NAIROBI, Kenya - Somali lawmakers-in-exile fought each other with clubs, chairs and walking sticks Thursday after a hotly disputed vote rejecting the use of troops from neighboring countries in a force planned to secure a transitional government in Somalia.

Television footage showed Kenyan police intervening to stop the turmoil in the hotel where the lawmakers voted.
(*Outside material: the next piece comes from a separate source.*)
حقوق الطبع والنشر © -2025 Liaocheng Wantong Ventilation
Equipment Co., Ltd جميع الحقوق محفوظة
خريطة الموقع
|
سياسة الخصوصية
Some legislators were later seen with head wounds as police confiscated clubs.

Some of the lawmakers had reacted angrily to the speaker of parliament's decision to allow lawmakers to vote by a show of hands instead of a secret ballot.

The contentious motion that was rejected would have allowed participation of troops from neighboring countries in a proposed regional peace support mission in Somalia.

Somalia has been without a central government since clan-based warlords overthrew the dictator Mohamed Siad Barre in 1991. They then turned on each other, sinking the Horn of Africa nation of 7 million into anarchy.

Somalia's government and parliament are based in Kenya because the Somali capital, Mogadishu, is considered unsafe.

Prime Minister Ali Mohamed Gedi denounced the vote as unconstitutional and accused powerful warlords-turned-Cabinet ministers and their allies of sabotaging efforts to restore order in Somalia.

"Warlords who sabotaged previous attempts to bring peace in Somalia are back again," Gedi told reporters.

Somali ministers, Islamic clerics, some residents and the U.S. State Department have warned that sending troops from neighboring countries would derail fragile efforts to end a 14-year civil war in the Horn of Africa nation.

Demonstrators and faction leaders in Somalia have repeatedly warned that they are prepared to shed blood if troops from neighboring Ethiopia, Djibouti and Kenya are deployed as part of the interim force that will go to Somalia ahead of a fuller African Union peacekeeping force.